* _Task to complete_: Reproduce the book review verbatim from "International Journal of" to "2008. ISBN: 978-970-710-268-3.".
Text for analysis below:
International Journal of Cultic Studies Vol. 1, No. 1, 2010 95
La explotación de la fe: pastores que abusan sexual y económicamente
(The Exploitation of Faith: Pastors Who Abuse Sexually and Economically)
Jorge Erdely, Ph.D.
Reviewed by Katherine V. Masís, Ph.D.
Ediciones B. 2008. ISBN: 978-970-710-268-3.
Amazon.com: $19.95 (paperback). 376 pages.
Despite the fact that sexual abuse and financial
exploitation in Catholic and Protestant churches
are just as present in Latin America as in the rest
of the world, there are few books that address
this issue for a Latin American audience. Jorge
Erdely’s La explotación de la fe: pastores que
abusan sexual y económicamente is a welcome
contribution in this regard. Erdely documents
cases of church abuse specifically in Mexico,
but they are also common to other Latin
American countries. Girls, boys, and women,
including nuns, are the most vulnerable and
targeted populations for sexual abuse. But when
it comes to financial exploitation, no one is safe.
End of Text for analysis.
Provided records below:
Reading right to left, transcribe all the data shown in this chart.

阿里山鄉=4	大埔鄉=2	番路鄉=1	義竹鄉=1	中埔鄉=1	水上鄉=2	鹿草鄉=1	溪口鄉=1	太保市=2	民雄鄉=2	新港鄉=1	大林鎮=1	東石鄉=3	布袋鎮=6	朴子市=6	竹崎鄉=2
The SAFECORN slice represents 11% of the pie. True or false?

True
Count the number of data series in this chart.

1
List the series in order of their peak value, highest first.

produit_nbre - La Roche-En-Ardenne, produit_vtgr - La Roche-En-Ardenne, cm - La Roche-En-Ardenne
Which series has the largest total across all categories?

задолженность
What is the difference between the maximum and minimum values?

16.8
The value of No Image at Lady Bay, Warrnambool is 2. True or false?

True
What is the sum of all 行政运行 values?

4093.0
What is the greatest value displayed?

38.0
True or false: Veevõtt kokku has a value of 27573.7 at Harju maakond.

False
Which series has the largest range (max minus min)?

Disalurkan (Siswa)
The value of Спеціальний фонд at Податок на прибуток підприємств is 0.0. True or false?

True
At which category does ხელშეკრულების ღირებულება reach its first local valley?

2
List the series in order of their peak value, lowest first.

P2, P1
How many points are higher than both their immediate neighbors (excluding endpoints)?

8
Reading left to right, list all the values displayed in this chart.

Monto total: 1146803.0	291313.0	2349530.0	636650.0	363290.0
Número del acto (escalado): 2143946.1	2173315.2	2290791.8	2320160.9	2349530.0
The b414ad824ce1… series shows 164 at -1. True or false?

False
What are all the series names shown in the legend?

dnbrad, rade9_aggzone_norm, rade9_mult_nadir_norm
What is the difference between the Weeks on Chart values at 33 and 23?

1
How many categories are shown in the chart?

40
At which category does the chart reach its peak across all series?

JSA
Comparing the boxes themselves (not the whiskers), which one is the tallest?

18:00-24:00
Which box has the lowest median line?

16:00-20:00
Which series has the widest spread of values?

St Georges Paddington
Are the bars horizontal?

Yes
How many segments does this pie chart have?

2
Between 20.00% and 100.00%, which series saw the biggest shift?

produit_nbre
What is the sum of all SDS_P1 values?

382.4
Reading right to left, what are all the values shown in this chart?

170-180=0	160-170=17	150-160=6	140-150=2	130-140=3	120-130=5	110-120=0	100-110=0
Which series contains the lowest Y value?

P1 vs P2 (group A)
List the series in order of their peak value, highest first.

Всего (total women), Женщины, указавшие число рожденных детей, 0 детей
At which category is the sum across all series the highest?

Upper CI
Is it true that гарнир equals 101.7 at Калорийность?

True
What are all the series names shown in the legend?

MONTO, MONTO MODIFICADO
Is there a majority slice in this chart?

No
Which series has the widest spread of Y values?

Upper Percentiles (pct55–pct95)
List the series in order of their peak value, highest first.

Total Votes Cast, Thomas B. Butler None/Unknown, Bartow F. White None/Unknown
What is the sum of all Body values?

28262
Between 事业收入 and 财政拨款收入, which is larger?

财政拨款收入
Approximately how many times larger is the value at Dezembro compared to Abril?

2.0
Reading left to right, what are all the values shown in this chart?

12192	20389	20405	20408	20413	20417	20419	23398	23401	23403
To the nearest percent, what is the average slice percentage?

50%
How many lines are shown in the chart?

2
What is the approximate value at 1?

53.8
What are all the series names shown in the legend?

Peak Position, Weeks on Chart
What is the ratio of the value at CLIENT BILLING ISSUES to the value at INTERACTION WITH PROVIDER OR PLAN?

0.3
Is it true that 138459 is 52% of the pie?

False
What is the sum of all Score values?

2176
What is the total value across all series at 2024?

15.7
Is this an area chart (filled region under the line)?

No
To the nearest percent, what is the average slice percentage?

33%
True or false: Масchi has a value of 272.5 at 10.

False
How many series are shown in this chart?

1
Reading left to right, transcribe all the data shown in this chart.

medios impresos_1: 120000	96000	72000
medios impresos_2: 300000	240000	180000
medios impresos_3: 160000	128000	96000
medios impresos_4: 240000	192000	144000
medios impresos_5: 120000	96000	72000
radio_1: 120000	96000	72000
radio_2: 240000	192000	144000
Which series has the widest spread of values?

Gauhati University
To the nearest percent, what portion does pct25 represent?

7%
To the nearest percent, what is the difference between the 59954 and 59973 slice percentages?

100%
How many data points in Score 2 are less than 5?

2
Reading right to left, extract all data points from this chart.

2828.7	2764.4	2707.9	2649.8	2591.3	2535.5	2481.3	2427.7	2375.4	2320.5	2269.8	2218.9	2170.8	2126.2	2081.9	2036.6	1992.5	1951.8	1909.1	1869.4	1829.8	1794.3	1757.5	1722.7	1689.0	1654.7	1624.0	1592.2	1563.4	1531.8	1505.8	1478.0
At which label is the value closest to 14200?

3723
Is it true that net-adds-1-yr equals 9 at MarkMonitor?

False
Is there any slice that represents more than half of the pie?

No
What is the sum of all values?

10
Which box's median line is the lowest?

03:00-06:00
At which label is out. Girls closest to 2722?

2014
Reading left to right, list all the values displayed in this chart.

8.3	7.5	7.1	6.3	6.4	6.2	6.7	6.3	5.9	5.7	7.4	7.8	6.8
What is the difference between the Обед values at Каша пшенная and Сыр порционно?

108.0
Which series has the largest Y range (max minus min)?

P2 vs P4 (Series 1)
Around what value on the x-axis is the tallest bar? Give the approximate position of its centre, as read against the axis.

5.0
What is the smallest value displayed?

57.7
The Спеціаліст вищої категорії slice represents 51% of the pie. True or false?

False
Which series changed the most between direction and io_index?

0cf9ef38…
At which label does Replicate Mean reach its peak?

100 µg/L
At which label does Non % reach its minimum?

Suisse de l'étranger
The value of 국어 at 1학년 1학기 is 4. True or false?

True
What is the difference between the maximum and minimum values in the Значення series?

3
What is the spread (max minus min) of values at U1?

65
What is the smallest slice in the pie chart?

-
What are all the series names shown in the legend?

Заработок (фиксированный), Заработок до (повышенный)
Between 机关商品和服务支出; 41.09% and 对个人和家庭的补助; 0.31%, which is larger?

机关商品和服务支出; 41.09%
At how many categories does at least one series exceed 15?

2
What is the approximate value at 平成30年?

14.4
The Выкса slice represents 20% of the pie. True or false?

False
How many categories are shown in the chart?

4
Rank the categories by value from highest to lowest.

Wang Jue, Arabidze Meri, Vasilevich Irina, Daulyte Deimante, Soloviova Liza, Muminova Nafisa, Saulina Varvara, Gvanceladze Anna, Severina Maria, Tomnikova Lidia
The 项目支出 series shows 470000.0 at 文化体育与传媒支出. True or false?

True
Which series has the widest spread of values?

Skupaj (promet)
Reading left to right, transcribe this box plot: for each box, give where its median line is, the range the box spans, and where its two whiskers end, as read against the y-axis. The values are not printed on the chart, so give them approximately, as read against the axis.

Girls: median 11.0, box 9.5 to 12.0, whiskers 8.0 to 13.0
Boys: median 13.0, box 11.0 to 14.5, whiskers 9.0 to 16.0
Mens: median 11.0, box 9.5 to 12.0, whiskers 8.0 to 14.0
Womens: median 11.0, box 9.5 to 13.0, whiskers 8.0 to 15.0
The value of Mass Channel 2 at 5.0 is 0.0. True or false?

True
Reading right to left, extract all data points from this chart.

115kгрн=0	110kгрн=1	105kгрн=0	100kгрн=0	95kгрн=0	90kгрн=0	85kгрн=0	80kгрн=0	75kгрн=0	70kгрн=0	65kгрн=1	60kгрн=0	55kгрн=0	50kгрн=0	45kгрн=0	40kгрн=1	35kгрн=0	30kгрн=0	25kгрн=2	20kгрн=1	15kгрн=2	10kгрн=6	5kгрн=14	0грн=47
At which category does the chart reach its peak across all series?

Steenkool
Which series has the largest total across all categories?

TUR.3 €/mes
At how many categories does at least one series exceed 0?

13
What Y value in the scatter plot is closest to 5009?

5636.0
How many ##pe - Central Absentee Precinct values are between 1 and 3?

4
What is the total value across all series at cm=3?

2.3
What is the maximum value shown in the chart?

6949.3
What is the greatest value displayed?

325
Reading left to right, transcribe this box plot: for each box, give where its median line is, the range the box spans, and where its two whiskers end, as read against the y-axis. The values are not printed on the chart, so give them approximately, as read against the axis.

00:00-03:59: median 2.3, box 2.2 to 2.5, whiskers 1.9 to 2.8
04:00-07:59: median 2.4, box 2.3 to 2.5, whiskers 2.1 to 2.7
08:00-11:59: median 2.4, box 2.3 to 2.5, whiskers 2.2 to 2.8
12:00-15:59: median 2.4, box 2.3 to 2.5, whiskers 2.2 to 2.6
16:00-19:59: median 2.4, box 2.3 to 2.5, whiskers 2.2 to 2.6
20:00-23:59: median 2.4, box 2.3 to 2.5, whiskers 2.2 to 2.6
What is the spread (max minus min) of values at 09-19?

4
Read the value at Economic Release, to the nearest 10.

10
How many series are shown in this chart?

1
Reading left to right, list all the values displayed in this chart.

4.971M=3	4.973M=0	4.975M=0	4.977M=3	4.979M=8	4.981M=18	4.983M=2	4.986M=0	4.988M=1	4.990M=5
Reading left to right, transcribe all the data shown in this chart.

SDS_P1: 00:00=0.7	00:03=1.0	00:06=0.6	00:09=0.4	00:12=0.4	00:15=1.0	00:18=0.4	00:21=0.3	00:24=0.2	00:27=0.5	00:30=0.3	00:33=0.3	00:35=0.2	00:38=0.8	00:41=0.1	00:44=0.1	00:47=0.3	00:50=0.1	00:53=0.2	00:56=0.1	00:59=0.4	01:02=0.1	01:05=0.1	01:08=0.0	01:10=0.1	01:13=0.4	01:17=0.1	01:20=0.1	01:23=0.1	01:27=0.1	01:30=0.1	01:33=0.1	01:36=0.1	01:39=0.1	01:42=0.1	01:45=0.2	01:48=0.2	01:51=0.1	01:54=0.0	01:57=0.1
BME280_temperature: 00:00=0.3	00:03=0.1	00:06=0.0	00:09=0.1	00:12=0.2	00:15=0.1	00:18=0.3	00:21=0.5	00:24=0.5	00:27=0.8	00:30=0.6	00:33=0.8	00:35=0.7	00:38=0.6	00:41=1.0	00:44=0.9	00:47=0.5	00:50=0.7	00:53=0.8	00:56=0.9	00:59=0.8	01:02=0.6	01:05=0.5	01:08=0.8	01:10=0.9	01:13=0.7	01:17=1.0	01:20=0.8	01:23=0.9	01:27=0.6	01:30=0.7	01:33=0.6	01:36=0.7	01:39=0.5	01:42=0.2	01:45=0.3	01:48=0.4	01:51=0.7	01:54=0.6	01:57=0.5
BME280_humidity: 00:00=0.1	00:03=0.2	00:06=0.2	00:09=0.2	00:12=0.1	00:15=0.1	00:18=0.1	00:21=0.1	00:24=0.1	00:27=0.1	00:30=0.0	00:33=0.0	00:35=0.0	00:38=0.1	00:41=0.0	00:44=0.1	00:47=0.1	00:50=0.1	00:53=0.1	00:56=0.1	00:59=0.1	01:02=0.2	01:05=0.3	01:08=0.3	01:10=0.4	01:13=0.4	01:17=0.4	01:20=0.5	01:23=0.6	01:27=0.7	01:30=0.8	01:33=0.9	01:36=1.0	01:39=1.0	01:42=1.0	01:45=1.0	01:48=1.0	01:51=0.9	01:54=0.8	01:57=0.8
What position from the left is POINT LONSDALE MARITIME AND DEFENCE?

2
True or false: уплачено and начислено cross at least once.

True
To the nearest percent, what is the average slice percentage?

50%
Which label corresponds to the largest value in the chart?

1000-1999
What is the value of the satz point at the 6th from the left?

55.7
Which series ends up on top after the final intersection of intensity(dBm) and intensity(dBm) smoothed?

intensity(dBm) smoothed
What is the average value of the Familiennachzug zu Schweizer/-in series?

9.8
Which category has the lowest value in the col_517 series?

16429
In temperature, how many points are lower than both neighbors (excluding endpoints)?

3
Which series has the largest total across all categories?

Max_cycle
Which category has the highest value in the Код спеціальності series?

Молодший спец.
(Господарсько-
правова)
End of Provided records.
* _Answer box_:
International Journal of Cultic Studies Vol. 1, No. 1, 2010 95
La explotación de la fe: pastores que abusan sexual y económicamente
(The Exploitation of Faith: Pastors Who Abuse Sexually and Economically)
Jorge Erdely, Ph.D.
Reviewed by Katherine V. Masís, Ph.D.
Ediciones B. 2008. ISBN: 978-970-710-268-3.